* **Task item**
Copy every line of the material precisely.

[Opening Extracted entries section]

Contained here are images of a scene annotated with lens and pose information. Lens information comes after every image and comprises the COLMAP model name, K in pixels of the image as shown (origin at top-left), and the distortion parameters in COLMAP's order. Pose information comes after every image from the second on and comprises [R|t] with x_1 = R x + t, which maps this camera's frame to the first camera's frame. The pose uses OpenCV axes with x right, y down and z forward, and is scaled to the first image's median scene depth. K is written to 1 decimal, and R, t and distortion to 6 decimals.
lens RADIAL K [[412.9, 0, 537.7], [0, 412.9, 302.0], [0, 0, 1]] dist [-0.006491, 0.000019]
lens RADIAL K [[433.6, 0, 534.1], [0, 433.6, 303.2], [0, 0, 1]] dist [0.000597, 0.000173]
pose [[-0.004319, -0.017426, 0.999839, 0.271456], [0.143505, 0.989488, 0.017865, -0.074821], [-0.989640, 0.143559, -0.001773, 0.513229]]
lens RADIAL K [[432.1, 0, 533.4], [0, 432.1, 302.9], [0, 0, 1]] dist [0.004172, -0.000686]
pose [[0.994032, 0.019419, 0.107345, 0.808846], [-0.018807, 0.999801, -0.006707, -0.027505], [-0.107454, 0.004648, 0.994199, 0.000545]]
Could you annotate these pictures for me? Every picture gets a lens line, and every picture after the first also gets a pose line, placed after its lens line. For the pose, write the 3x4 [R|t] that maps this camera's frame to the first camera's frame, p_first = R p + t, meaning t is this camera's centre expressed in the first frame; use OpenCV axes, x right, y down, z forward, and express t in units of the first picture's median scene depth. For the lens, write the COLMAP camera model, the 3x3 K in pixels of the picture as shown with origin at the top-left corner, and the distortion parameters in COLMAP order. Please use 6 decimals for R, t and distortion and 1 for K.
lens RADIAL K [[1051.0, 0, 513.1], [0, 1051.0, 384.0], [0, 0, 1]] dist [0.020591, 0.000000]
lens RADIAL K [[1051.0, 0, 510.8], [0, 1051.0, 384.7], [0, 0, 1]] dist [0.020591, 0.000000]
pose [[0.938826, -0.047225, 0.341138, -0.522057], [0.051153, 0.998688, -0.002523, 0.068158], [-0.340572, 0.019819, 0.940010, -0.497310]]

[Closing Extracted entries section]

* **Task answer**
Contained here are images of a scene annotated with lens and pose information. Lens information comes after every image and comprises the COLMAP model name, K in pixels of the image as shown (origin at top-left), and the distortion parameters in COLMAP's order. Pose information comes after every image from the second on and comprises [R|t] with x_1 = R x + t, which maps this camera's frame to the first camera's frame. The pose uses OpenCV axes with x right, y down and z forward, and is scaled to the first image's median scene depth. K is written to 1 decimal, and R, t and distortion to 6 decimals.
lens RADIAL K [[412.9, 0, 537.7], [0, 412.9, 302.0], [0, 0, 1]] dist [-0.006491, 0.000019]
lens RADIAL K [[433.6, 0, 534.1], [0, 433.6, 303.2], [0, 0, 1]] dist [0.000597, 0.000173]
pose [[-0.004319, -0.017426, 0.999839, 0.271456], [0.143505, 0.989488, 0.017865, -0.074821], [-0.989640, 0.143559, -0.001773, 0.513229]]
lens RADIAL K [[432.1, 0, 533.4], [0, 432.1, 302.9], [0, 0, 1]] dist [0.004172, -0.000686]
pose [[0.994032, 0.019419, 0.107345, 0.808846], [-0.018807, 0.999801, -0.006707, -0.027505], [-0.107454, 0.004648, 0.994199, 0.000545]]
Could you annotate these pictures for me? Every picture gets a lens line, and every picture after the first also gets a pose line, placed after its lens line. For the pose, write the 3x4 [R|t] that maps this camera's frame to the first camera's frame, p_first = R p + t, meaning t is this camera's centre expressed in the first frame; use OpenCV axes, x right, y down, z forward, and express t in units of the first picture's median scene depth. For the lens, write the COLMAP camera model, the 3x3 K in pixels of the picture as shown with origin at the top-left corner, and the distortion parameters in COLMAP order. Please use 6 decimals for R, t and distortion and 1 for K.
lens RADIAL K [[1051.0, 0, 513.1], [0, 1051.0, 384.0], [0, 0, 1]] dist [0.020591, 0.000000]
lens RADIAL K [[1051.0, 0, 510.8], [0, 1051.0, 384.7], [0, 0, 1]] dist [0.020591, 0.000000]
pose [[0.938826, -0.047225, 0.341138, -0.522057], [0.051153, 0.998688, -0.002523, 0.068158], [-0.340572, 0.019819, 0.940010, -0.497310]]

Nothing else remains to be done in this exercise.